Biomedical Engineering Program, University of Delaware, 125 E. Delaware Ave, Newark, DE 19716, United States.
Department of Bioengineering, University of Pennsylvania, 210 South 33rd Street, Suite 240, Skirkanich Hall, Philadelphia, PA 19104, United States.
Penn State Hershey Bone and Joint Institute, Pennsylvania State University, Suite 2400, Building B, 30 Hope Drive, Hershey, PA 17033, United States.

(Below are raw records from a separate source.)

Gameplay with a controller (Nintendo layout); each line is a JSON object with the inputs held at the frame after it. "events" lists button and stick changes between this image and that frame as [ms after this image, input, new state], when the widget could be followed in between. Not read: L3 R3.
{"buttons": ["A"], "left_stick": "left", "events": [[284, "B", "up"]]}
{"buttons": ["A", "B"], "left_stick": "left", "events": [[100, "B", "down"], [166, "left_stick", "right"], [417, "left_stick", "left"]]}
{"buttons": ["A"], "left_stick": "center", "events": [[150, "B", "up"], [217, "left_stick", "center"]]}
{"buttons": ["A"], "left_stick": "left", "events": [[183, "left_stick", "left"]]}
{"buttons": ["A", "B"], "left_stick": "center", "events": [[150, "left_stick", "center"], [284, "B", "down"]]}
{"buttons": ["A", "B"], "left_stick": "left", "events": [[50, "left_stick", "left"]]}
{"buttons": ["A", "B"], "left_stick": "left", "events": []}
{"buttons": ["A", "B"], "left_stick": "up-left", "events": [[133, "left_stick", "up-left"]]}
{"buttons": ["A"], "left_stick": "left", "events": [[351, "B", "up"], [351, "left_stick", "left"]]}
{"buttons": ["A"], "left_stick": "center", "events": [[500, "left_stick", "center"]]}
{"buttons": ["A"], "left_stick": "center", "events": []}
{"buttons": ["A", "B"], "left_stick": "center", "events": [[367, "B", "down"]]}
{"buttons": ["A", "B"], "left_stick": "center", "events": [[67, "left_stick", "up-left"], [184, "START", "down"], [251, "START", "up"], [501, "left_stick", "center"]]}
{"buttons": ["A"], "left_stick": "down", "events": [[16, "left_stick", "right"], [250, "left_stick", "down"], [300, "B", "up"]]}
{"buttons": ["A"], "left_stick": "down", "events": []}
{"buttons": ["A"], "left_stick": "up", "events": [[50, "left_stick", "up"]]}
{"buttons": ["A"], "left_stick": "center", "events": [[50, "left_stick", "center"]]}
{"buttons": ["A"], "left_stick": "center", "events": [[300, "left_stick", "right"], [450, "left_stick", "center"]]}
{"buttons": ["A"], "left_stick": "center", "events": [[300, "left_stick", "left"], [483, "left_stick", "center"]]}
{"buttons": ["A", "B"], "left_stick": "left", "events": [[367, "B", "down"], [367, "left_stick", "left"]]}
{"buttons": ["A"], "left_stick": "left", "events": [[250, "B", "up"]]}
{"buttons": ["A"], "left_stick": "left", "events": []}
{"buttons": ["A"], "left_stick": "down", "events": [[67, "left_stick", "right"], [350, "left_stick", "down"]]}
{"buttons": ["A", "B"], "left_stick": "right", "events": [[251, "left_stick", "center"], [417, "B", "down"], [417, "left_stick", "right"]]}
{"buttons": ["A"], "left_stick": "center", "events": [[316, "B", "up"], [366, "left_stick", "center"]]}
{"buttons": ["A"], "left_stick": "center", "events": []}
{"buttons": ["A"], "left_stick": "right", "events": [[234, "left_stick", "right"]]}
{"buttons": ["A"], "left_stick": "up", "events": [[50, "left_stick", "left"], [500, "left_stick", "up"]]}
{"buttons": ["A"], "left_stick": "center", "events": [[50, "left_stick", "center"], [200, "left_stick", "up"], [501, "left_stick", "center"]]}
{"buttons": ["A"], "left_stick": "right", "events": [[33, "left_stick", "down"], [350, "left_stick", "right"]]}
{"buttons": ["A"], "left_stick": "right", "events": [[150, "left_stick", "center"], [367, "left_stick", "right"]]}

Biomedical Engineering Program, University of Delaware, 125 E. Delaware Ave, Newark, DE 19716, United States. Electronic address:


Finite element (FE) models are advantageous in the study of intervertebral disc mechanics as the stress-strain distributions can be determined throughout the tissue and the applied loading and material properties can be controlled and modified. However, the complicated nature of the disc presents a challenge in developing an accurate and predictive disc model, which has led to limitations in FE geometry, material constitutive models and properties, and model validation. The objective of this study was to develop a new FE model of the intervertebral disc, to validate the model's nonlinear and time-dependent responses without tuning or calibration, and to evaluate the effect of changes in nucleus pulposus (NP), cartilaginous endplate (CEP), and annulus fibrosus (AF) material properties on the disc mechanical response. The new FE disc model utilized an analytically-based geometry. The model was created from the mean shape of human L4/L5 discs, measured from high-resolution 3D MR images and averaged using signed distance functions. Structural hyperelastic constitutive models were used in conjunction with biphasic-swelling theory to obtain material properties from recent tissue tests in confined compression and uniaxial tension. The FE disc model predictions fit within the experimental range (mean ± 95% confidence interval) of the disc's nonlinear response for compressive slow loading ramp, creep, and stress-relaxation simulations. Changes in NP and CEP properties affected the neutral-zone displacement but had little effect on the final stiffness during slow-ramp compression loading. These results highlight the need to validate FE models using the disc's full nonlinear response in multiple loading scenarios.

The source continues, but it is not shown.